## ASSIGNMENT
What you return must match the listing word for word.
Segment Open
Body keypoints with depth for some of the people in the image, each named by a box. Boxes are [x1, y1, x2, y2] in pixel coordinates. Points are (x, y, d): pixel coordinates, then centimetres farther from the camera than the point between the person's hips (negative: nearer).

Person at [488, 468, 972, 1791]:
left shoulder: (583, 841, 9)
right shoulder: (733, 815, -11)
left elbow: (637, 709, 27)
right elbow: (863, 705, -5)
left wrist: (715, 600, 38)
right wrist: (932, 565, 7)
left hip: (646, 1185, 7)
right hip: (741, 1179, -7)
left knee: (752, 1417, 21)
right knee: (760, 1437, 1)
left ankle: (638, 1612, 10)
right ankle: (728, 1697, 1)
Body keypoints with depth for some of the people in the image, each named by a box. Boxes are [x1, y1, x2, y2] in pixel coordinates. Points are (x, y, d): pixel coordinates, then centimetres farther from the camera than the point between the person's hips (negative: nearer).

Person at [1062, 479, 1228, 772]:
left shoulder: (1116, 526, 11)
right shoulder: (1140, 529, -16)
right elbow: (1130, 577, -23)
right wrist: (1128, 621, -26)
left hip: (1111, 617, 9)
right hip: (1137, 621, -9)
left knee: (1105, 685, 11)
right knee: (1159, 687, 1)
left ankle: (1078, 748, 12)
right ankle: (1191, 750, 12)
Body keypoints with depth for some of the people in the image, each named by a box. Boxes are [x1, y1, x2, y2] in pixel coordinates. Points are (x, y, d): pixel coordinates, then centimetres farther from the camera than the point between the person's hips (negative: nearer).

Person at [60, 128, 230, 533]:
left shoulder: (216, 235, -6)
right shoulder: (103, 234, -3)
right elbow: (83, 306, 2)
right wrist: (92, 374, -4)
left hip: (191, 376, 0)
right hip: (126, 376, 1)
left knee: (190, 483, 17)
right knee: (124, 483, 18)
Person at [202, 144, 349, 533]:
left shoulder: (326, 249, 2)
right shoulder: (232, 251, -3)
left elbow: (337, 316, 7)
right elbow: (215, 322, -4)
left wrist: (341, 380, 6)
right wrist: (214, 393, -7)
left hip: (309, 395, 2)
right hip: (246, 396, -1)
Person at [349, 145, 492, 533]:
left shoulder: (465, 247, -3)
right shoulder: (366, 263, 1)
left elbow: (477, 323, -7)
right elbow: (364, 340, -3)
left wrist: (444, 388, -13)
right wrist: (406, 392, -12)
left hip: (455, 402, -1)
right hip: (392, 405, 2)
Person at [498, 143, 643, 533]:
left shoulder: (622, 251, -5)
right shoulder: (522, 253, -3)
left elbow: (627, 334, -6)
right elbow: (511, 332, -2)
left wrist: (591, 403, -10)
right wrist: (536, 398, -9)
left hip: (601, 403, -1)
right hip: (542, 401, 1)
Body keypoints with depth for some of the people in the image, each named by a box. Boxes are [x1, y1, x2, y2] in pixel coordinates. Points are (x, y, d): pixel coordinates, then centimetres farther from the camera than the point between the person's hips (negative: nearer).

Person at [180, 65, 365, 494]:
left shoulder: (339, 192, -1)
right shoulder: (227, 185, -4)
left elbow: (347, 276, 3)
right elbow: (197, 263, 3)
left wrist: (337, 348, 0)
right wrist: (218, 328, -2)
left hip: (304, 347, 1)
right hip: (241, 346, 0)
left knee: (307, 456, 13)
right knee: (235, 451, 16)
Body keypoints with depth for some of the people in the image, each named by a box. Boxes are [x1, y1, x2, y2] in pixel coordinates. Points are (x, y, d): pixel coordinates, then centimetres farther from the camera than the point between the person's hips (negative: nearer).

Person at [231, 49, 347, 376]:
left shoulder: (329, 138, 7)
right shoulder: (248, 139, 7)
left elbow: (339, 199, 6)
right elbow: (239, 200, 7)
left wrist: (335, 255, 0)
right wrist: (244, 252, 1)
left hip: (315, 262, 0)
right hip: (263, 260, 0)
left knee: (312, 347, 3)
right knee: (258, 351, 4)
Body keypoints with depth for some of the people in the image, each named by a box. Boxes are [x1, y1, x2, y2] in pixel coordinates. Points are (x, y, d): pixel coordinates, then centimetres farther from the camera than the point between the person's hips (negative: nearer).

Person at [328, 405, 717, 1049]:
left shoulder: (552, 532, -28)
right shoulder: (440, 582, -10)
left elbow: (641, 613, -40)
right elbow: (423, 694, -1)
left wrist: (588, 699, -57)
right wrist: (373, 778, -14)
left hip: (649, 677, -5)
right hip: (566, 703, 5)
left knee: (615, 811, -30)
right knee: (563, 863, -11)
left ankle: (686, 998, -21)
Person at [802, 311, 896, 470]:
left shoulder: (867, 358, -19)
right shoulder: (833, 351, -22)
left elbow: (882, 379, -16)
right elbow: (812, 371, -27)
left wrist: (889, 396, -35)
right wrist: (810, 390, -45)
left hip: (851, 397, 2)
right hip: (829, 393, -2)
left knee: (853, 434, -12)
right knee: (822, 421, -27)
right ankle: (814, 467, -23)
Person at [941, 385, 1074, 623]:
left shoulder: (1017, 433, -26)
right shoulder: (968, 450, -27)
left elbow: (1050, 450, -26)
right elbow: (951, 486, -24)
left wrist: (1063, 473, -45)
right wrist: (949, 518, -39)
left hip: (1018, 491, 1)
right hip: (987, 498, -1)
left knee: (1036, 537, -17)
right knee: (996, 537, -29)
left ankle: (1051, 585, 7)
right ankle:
Segment Closed
## EXERCISE OUTPUT
Body keypoints with depth for some of the people in the image, each named by a box. Boxes are [x1, y1, x2, y2] in pixel coordinates. Points are (x, y, d): pixel coordinates, then centimetres farther from the camera than the point between the person's hips (negative: nearer).

Person at [488, 468, 972, 1791]:
left shoulder: (583, 841, 9)
right shoulder: (733, 815, -11)
left elbow: (637, 709, 27)
right elbow: (863, 705, -5)
left wrist: (715, 600, 38)
right wrist: (932, 565, 7)
left hip: (646, 1185, 7)
right hip: (741, 1179, -7)
left knee: (752, 1417, 21)
right knee: (760, 1437, 1)
left ankle: (638, 1612, 10)
right ankle: (728, 1697, 1)
Body keypoints with depth for some of the people in the image, each named by a box. Boxes are [x1, y1, x2, y2] in pixel coordinates. Points are (x, y, d): pixel coordinates, then centimetres farther from the camera than the point between the person's hips (negative: nearer).

Person at [1062, 479, 1228, 772]:
left shoulder: (1116, 526, 11)
right shoulder: (1140, 529, -16)
right elbow: (1130, 577, -23)
right wrist: (1128, 621, -26)
left hip: (1111, 617, 9)
right hip: (1137, 621, -9)
left knee: (1105, 685, 11)
right knee: (1159, 687, 1)
left ankle: (1078, 748, 12)
right ankle: (1191, 750, 12)
Body keypoints with depth for some of the people in the image, each named by a box. Boxes are [x1, y1, x2, y2] in pixel coordinates. Points are (x, y, d): pixel coordinates, then centimetres farther from the camera than the point between the person's hips (negative: nearer).

Person at [60, 128, 230, 533]:
left shoulder: (216, 235, -6)
right shoulder: (103, 234, -3)
right elbow: (83, 306, 2)
right wrist: (92, 374, -4)
left hip: (191, 376, 0)
right hip: (126, 376, 1)
left knee: (190, 483, 17)
right knee: (124, 483, 18)
Person at [202, 144, 349, 533]:
left shoulder: (326, 249, 2)
right shoulder: (232, 251, -3)
left elbow: (337, 316, 7)
right elbow: (215, 322, -4)
left wrist: (341, 380, 6)
right wrist: (214, 393, -7)
left hip: (309, 395, 2)
right hip: (246, 396, -1)
Person at [349, 145, 492, 533]:
left shoulder: (465, 247, -3)
right shoulder: (366, 263, 1)
left elbow: (477, 323, -7)
right elbow: (364, 340, -3)
left wrist: (444, 388, -13)
right wrist: (406, 392, -12)
left hip: (455, 402, -1)
right hip: (392, 405, 2)
Person at [498, 143, 643, 533]:
left shoulder: (622, 251, -5)
right shoulder: (522, 253, -3)
left elbow: (627, 334, -6)
right elbow: (511, 332, -2)
left wrist: (591, 403, -10)
right wrist: (536, 398, -9)
left hip: (601, 403, -1)
right hip: (542, 401, 1)
Body keypoints with depth for some of the people in the image, each named by a box. Boxes are [x1, y1, x2, y2] in pixel coordinates. Points are (x, y, d): pixel coordinates, then centimetres farther from the camera than the point between the person's hips (negative: nearer).

Person at [180, 65, 365, 494]:
left shoulder: (339, 192, -1)
right shoulder: (227, 185, -4)
left elbow: (347, 276, 3)
right elbow: (197, 263, 3)
left wrist: (337, 348, 0)
right wrist: (218, 328, -2)
left hip: (304, 347, 1)
right hip: (241, 346, 0)
left knee: (307, 456, 13)
right knee: (235, 451, 16)
Body keypoints with depth for some of the people in the image, each named by a box. Boxes are [x1, y1, x2, y2] in pixel coordinates. Points are (x, y, d): pixel coordinates, then centimetres farther from the camera than the point between the person's hips (negative: nearer).

Person at [231, 49, 347, 376]:
left shoulder: (329, 138, 7)
right shoulder: (248, 139, 7)
left elbow: (339, 199, 6)
right elbow: (239, 200, 7)
left wrist: (335, 255, 0)
right wrist: (244, 252, 1)
left hip: (315, 262, 0)
right hip: (263, 260, 0)
left knee: (312, 347, 3)
right knee: (258, 351, 4)
Body keypoints with depth for some of the people in the image, each named by a box. Boxes are [x1, y1, x2, y2] in pixel coordinates. Points are (x, y, d): pixel coordinates, then centimetres farther from the camera than the point between the person's hips (negative: nearer).

Person at [328, 405, 717, 1049]:
left shoulder: (552, 532, -28)
right shoulder: (440, 582, -10)
left elbow: (641, 613, -40)
right elbow: (423, 694, -1)
left wrist: (588, 699, -57)
right wrist: (373, 778, -14)
left hip: (649, 677, -5)
right hip: (566, 703, 5)
left knee: (615, 811, -30)
right knee: (563, 863, -11)
left ankle: (686, 998, -21)
Person at [802, 311, 896, 470]:
left shoulder: (867, 358, -19)
right shoulder: (833, 351, -22)
left elbow: (882, 379, -16)
right elbow: (812, 371, -27)
left wrist: (889, 396, -35)
right wrist: (810, 390, -45)
left hip: (851, 397, 2)
right hip: (829, 393, -2)
left knee: (853, 434, -12)
right knee: (822, 421, -27)
right ankle: (814, 467, -23)
Person at [941, 385, 1074, 623]:
left shoulder: (1017, 433, -26)
right shoulder: (968, 450, -27)
left elbow: (1050, 450, -26)
right elbow: (951, 486, -24)
left wrist: (1063, 473, -45)
right wrist: (949, 518, -39)
left hip: (1018, 491, 1)
right hip: (987, 498, -1)
left knee: (1036, 537, -17)
right knee: (996, 537, -29)
left ankle: (1051, 585, 7)
right ankle:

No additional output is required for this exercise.